- **EXERCISE DETAILS**:
Wherever the string "wire" occurs in a line of these records, report that line.

- **Electronics engineering source data**:
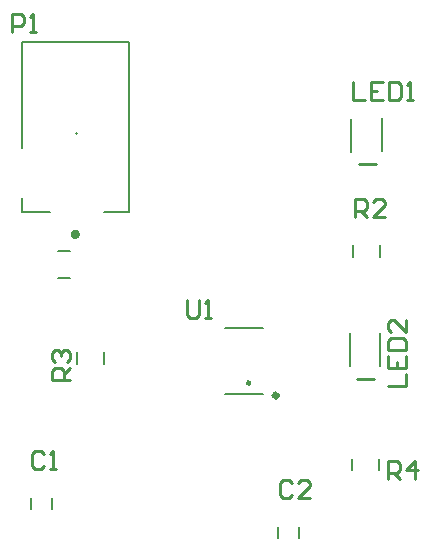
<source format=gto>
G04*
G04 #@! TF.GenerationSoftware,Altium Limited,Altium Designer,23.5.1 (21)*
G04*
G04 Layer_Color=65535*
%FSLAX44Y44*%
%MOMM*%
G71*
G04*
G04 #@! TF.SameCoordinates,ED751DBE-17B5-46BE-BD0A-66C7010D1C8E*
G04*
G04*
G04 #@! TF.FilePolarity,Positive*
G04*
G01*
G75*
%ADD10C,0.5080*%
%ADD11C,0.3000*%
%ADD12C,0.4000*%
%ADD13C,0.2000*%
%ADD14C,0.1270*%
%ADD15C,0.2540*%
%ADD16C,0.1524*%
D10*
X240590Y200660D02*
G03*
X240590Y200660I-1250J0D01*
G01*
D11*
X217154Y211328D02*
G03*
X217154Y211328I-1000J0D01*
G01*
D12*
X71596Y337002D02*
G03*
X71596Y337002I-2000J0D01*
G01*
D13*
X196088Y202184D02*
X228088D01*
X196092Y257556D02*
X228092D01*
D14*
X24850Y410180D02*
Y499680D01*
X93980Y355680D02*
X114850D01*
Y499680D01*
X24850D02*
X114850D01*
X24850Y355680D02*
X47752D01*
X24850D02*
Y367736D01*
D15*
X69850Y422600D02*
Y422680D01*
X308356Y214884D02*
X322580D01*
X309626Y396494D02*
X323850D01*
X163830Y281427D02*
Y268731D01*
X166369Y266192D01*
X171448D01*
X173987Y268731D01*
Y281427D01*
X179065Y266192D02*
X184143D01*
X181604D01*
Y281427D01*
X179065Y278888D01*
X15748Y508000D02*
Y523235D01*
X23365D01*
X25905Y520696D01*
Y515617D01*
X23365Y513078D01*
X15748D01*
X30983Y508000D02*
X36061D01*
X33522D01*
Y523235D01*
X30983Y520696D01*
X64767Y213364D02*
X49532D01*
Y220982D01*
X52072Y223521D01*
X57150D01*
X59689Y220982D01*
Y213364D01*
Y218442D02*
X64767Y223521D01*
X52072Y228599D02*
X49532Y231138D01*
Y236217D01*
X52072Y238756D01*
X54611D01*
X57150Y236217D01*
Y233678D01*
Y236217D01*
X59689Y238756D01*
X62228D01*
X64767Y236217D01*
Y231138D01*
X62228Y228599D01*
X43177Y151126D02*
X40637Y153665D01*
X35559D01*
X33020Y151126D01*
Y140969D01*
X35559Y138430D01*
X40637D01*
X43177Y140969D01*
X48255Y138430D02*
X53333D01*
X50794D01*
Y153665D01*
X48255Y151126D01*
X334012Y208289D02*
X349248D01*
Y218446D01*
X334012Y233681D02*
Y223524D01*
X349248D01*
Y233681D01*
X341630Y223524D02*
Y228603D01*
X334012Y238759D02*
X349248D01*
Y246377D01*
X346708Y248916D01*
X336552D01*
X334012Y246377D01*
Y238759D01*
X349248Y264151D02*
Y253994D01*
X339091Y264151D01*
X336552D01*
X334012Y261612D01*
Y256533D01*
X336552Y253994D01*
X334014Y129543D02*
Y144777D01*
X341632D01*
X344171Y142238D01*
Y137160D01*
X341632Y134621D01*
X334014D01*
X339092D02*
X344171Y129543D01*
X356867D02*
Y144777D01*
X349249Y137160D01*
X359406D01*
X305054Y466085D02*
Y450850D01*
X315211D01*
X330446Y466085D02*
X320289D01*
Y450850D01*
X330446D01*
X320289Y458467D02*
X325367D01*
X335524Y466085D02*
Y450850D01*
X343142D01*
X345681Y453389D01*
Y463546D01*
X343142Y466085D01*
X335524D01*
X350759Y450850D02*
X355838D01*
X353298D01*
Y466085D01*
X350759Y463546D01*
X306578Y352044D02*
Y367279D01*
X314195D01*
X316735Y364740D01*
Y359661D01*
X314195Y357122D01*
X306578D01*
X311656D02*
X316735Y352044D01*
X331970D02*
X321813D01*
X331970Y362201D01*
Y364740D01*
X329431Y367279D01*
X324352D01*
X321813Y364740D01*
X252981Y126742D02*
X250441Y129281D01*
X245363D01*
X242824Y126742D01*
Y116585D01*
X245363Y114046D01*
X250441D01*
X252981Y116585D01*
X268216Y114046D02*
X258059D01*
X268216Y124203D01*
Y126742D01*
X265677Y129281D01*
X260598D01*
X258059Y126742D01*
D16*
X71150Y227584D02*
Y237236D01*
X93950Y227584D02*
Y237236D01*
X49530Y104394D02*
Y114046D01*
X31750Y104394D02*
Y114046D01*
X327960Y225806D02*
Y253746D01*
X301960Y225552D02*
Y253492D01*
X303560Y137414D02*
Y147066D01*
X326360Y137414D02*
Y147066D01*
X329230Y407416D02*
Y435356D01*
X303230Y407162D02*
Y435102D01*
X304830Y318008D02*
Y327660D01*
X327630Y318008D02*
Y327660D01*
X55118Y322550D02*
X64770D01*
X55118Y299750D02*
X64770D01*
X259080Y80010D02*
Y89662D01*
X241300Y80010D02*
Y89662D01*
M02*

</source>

...

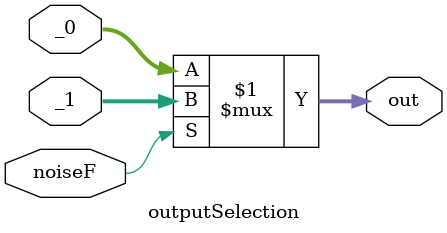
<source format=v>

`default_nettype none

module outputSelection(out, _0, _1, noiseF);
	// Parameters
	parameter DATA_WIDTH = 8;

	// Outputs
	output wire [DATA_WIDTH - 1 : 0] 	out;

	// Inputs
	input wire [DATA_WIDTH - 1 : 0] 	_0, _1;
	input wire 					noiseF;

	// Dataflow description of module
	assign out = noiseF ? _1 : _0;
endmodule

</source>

---

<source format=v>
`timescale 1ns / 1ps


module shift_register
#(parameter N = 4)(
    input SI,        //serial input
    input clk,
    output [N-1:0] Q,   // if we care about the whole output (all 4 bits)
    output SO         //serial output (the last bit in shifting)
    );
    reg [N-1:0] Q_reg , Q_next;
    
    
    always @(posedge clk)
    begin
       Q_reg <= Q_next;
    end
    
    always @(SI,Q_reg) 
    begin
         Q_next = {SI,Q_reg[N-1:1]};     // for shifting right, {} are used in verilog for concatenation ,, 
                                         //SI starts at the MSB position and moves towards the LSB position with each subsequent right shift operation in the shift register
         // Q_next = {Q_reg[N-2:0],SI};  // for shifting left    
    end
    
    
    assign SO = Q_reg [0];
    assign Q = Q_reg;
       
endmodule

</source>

- **ANSWER**:
	output wire [DATA_WIDTH - 1 : 0] 	out;
	input wire [DATA_WIDTH - 1 : 0] 	_0, _1;
	input wire 					noiseF;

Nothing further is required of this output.